The code to scrape the following Wikipedia page, https://en.wikipedia.org/wiki/List_of_postal_codes_of_Canada:_M, in order to obtain the data that is in the table of postal codes and to transform the data into a pandas dataframe like the one shown below:

(optional) If needed, install the *pip* package in the current Jupyter kernel.

In [None]:
# import sys
# !{sys.executable} -m pip install BeautifulSoup4

Scrape the webpage from Wikipedia that contains the complete list of postal codes for the city of Toronto. We use the *request* library to scrape the page.

In [None]:
import requests
website_url = requests.get('https://en.wikipedia.org/wiki/List_of_postal_codes_of_Canada:_M').text

We will use  the *BeautifulSoup* library to handle the content of the page. We will use the *lxml* parser since its the recommended one and also reportedly very fast.

In [None]:
from bs4 import BeautifulSoup
soup = BeautifulSoup(website_url,'lxml')

We will look for a table in the code. *BeautifulSoup* allows us to search for an HTML element by it's type. So lets look for a *table*.

In [None]:
soup.table.name

There is one table element named 'table' in the text. We will get the first table row (the first *tr* element) to see if this has table headers.

In [None]:
#another way to get the same result: soup.table.tr.findAll()
print(soup.table.tr.text)

So now lets scrape the postal codes to a Data Frame. We will iterate in the table and look for all the *tr* elements, the rows and scrape the data from it. Since the first row contains the row header we will need to remove it from the data frame after all the data is loaded.

In [None]:
import pandas as pd

The list of headers for our data frame.

In [None]:
headers=["Postalcode","Borough","Neighborhood"]
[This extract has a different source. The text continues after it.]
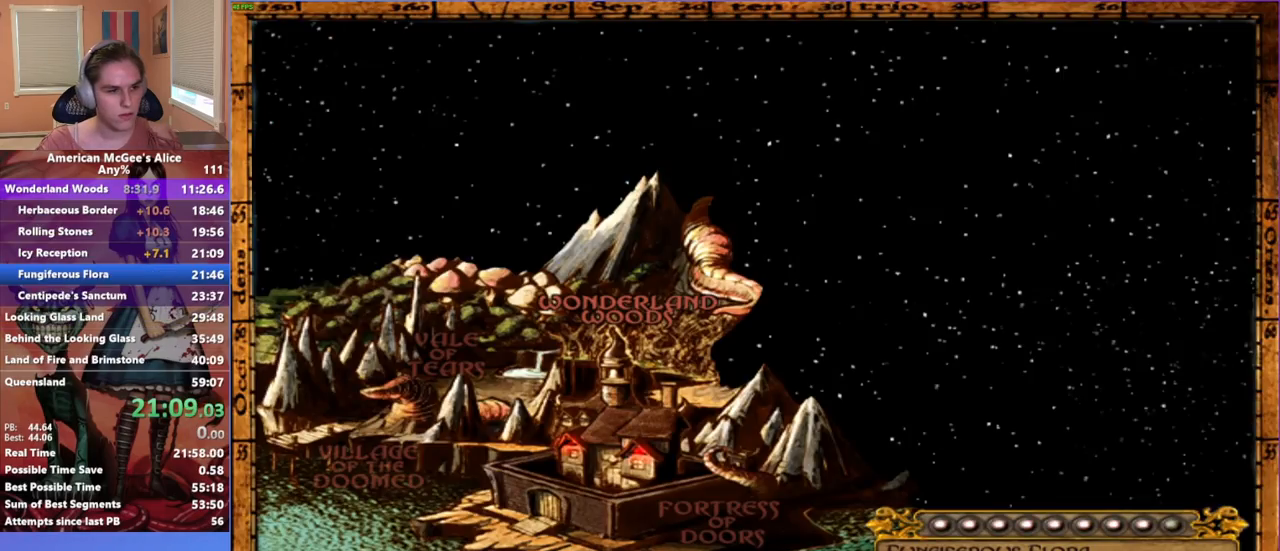
{"keys": ["w"], "mouse": [], "events": []}
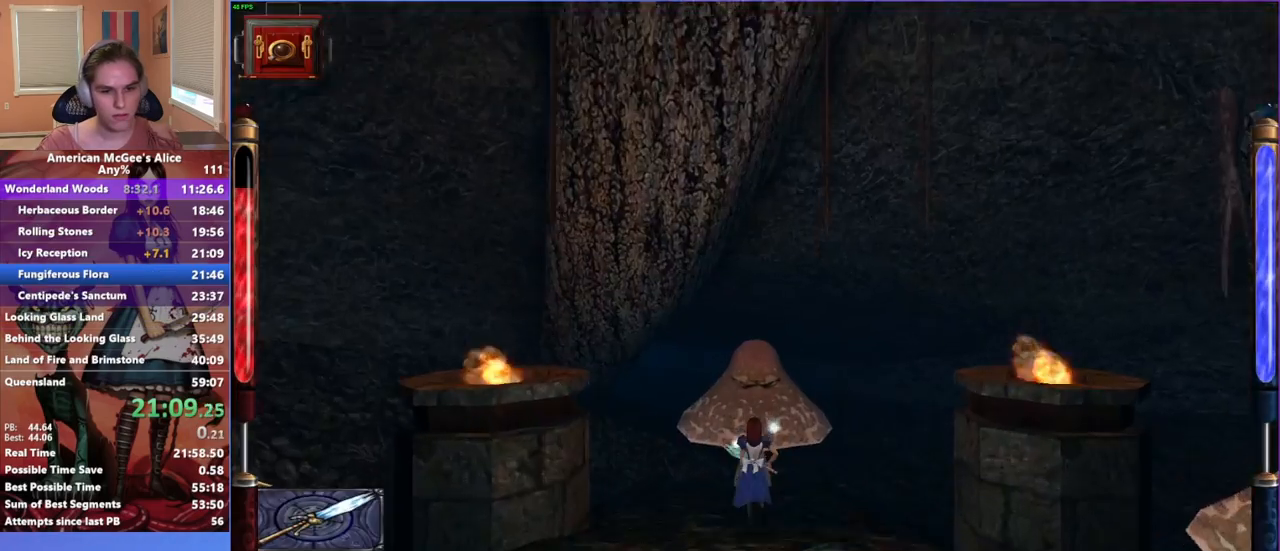
{"keys": ["w"], "mouse": [], "events": []}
The data frame is named *df_toronto*.

In [None]:
df_toronto = pd.DataFrame(columns= headers)

In [None]:
for row in soup.table.find_all('tr'):
    row_data=[]
    for data in row.find_all('th'):
        row_data.append(data.text.strip())
    for data in row.find_all('td'):
        row_data.append(data.text.strip())
    df_toronto.loc[len(df_toronto)] = row_data

Now we have our data frame, We should check it.

In [None]:
df_toronto.head()

We need to remove the first row from the Dataset.

In [None]:
# delete the first row from the dataFrame
df_toronto.drop(0, inplace=True)

In [None]:
df_toronto.head()

Now we will remove the postal codes not assigned to a borough.

In [None]:
# Get names of indexes for which the column Borough has a value "Not assigned"
not_assigned = df_toronto[df_toronto['Borough'] =='Not assigned'].index

# Delete the row indexes from the data frame
df_toronto.drop(not_assigned, inplace=True)

In [None]:
df_toronto.head()

We can check how many rows the data frame contains now.

In [None]:
df_toronto.shape

How many distinct postal codes are in the data frame?

In [None]:
df_toronto.nunique()

So there is no need to merge different rows since this version of the page has no longer repeated postal codes. But the neighbourhood names are not separeted by commas but by slashes /. We can fix this.

In [None]:
df_toronto.Neighborhood = df_toronto.Neighborhood.replace(" /", ',', regex=True)
df_toronto.head()

### 1.1. Conclusion

We can see the full data frame below.

In [None]:
df_toronto

## 2. Question 2

Now that you have built a dataframe of the postal code of each neighborhood along with the borough name and neighborhood name, in order to utilize the Foursquare location data, we need to get the latitude and the longitude coordinates of each neighborhood.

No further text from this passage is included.